• _Texte fourni_:
4°. Demander que les provinces s'abonnent avec le Roi ; que chaque province sache ce qu'elle aura à payer, de manière que l'impôt n'excède pas ses forces réelles ; en conséquence, faire procédera une nouvelle répartition de province à province, dans laquelle la province de l’Île-de-France sera diminuée : on sait combien elle est foulée ; plus on s'éloigne de la capitale, plus son terrain devient sec et aride, et plus les communications pour le transport des denrées sont difficiles. Nous en donnons pour exemple les élections de Saint- Florentin, Tonnerre et Vézelay. Les justes proportions de l'imposition n'ont point été observées à l'égard de ces élections avec celles de la Brie et des voisines de la ville capitale.
5°. Demander que, dans la distribution de l'impôt de la province pour chaque élection et pour chaque paroisse, cette justice distributive soit scrupuleusement observée ; que chaque paroisse fasse son imposition elle-même sans frais, sans le secours de ces subalternes connus sous le nom de commissaires, qui coûtent gros aux contribuables, qui ne leur sont d'aucune utilité et qui les premiers ont introduit l'arbitraire.

• _Enregistrements extraits_:
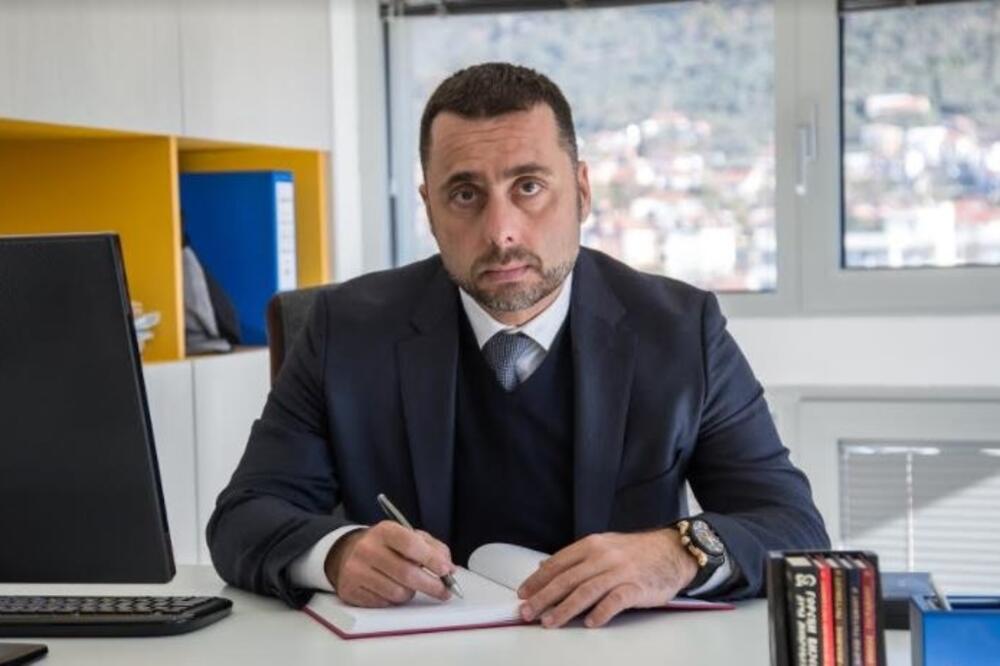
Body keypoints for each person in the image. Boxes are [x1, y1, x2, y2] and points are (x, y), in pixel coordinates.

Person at [208, 62, 829, 629]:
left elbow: (793, 526)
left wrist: (676, 552)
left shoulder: (680, 329)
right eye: (464, 194)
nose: (500, 231)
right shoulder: (345, 329)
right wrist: (338, 553)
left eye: (528, 186)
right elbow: (245, 515)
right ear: (429, 208)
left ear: (582, 191)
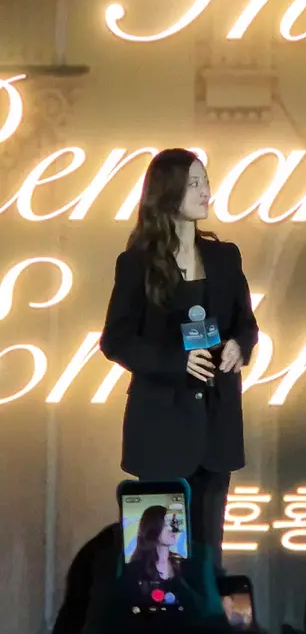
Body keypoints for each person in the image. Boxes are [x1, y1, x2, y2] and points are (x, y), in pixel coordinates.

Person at [100, 148, 259, 568]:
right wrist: (176, 361)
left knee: (209, 557)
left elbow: (247, 324)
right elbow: (116, 340)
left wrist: (239, 346)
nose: (205, 191)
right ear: (167, 191)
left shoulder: (225, 256)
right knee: (157, 563)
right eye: (193, 183)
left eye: (206, 181)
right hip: (160, 430)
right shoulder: (136, 263)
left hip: (217, 426)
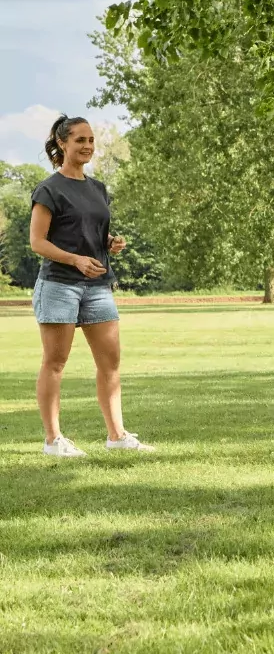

• _Consigne 1_: D'après le texte fourni, pourquoi chaque paroisse devrait-elle établir son imposition sans l'aide des commissaires ? Répondez en une à trois phrases.
• _Consigne 2_: Recopiez le passage du texte fourni depuis « 4°. Demander que » jusqu'à « la ville capitale. » inclus.
• _Consigne 3_:
Répondez aux questions suivantes à l'aide du texte fourni.
(a) Quelles élections sont données en exemple ?
(b) Quelle province doit être diminuée dans la nouvelle répartition ?
(c) Qui doit faire l'imposition de chaque paroisse ?

• _Réponse rédigée 1_: Selon le texte fourni, ces subalternes appelés commissaires coûtent cher aux contribuables et ne leur sont d'aucune utilité. Ce sont aussi eux qui, les premiers, ont introduit l'arbitraire.

• _Réponse rédigée 2_:
4°. Demander que les provinces s'abonnent avec le Roi ; que chaque province sache ce qu'elle aura à payer, de manière que l'impôt n'excède pas ses forces réelles ; en conséquence, faire procédera une nouvelle répartition de province à province, dans laquelle la province de l’Île-de-France sera diminuée : on sait combien elle est foulée ; plus on s'éloigne de la capitale, plus son terrain devient sec et aride, et plus les communications pour le transport des denrées sont difficiles. Nous en donnons pour exemple les élections de Saint- Florentin, Tonnerre et Vézelay. Les justes proportions de l'imposition n'ont point été observées à l'égard de ces élections avec celles de la Brie et des voisines de la ville capitale.

• _Réponse rédigée 3_:
(a) Les élections de Saint-Florentin, Tonnerre et Vézelay.
(b) La province de l'Île-de-France.
(c) Chaque paroisse elle-même, sans frais.